His remarks are bound to cause embarrassment as the Greenbury committee he sat on specifically urged remuneration committees "to be sensitive to the wider scene, including pay and employment conditions elsewhere in the company, especially when determining annual salary increases".
Mr Melville-Ross's outburst in a BBC radio interview last night came as GEC hunkered down to see out a storm of criticism that descended on the electronics giant after it emerged that Mr Simpson is set to become one of the highest paid directors in the land when he takes over from Lord Weinstock to begin his three-year contract in a fortnight.
"You may as well simply give somebody a bag of cash," said Anne Simpson of PIRC, the pay and pensions consultancy.
Included in Mr Simpson's package are a "golden hello" of pounds 500,000 on joining to compensate for leaving the incentive scheme at his previous employer, engineering and aerospace group Lucas, and a profit-related bonus of up to 50 per cent on his basic salary of pounds 600,000, dependent on "certain reasonable performance criteria to be agreed", his service contract states.
But the strongest complaints were reserved for a complicated share options grant based on pounds 4.8m of shares - or eight times Mr Simpson's annual salary. The options can be exercised as long as GEC's share price beats the FT- SE 100 average by 10 per cent in any six months within a specified three- year period.
"There is no point in having a performance criterion which is such a low hurdle you can hop over it at almost any point in the company's programme," said Ms Simpson.
Her criticisms were echoed by Donald Butcher, chairman of the UK Shareholders Association, an independent body that lobbies for greater investor rights. "This gigantic package appears to fly in the face of the guidelines set by pay review bodies.
"From first impressions the performance requirements seem laughable," he said.

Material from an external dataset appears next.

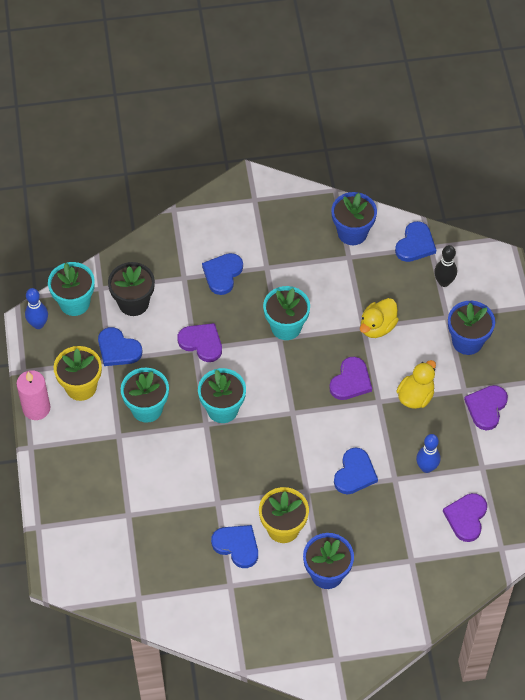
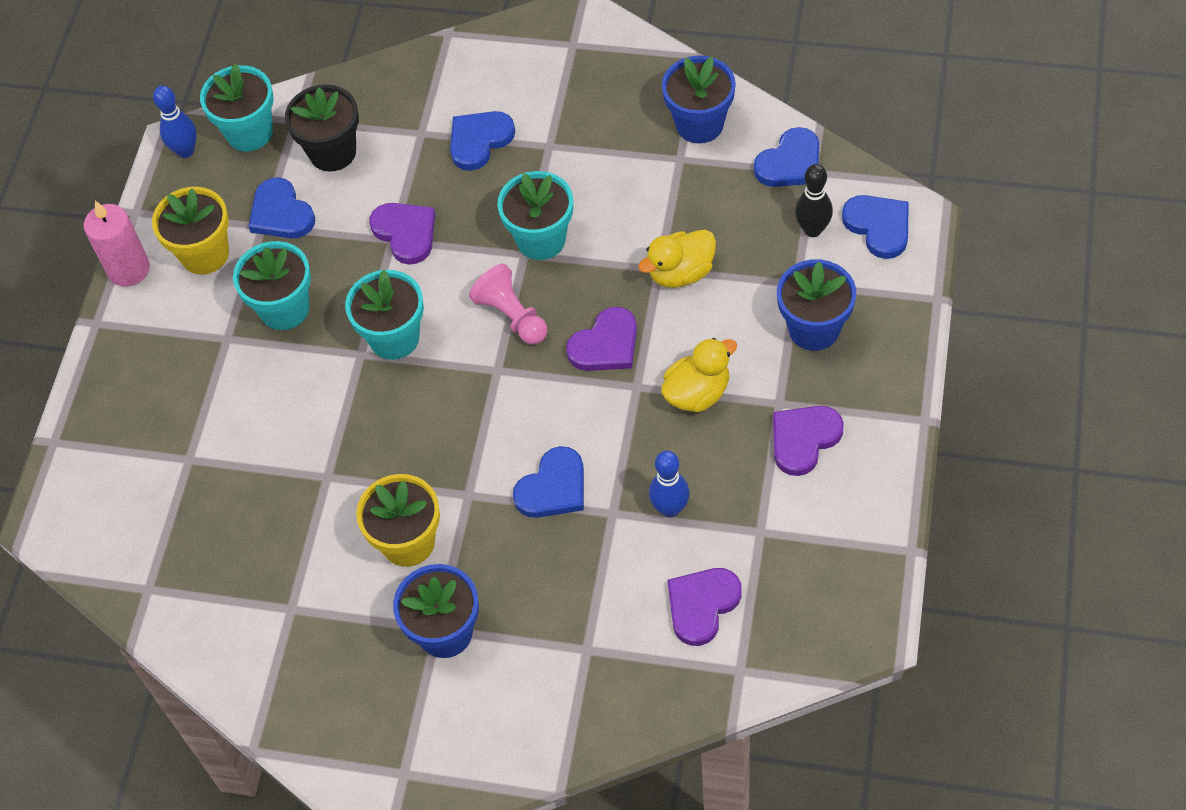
camera: 25 degrees right, 0 degrees up
(237, 546) = (327, 550): blue heart -> blue heart (878, 226)
(288, 378) = (512, 316): none -> pink pawn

The Association of British Insurers confirmed it would examine the full details of the package to see if it breached its guidelines on share incentive schemes but said it was too early to say whether it did.
Others expressed concern about GEC's lack of consultation with shareholders about Mr Simpson's pay package. "It is very unfortunate it was not possible to disclose the package at the time of the annual report," fumed one leading fund manager.
Adding to this sense of impotent rage, investors will be unable to vote on the scheme at GEC's annual meeting on 6 September. They can only approve Mr Simpson's appointment to the board.
However, institutions accepted they had made a rod for their own backs by insisting GEC look outside for a successor to Lord Weinstock - obliging them to pay the going market rate.
"We recognise the importance of companies being flexible when it comes to rewarding new executives," a leading investor said.
The City was cautious, marking GEC's shares down 5.5p to 385.5p.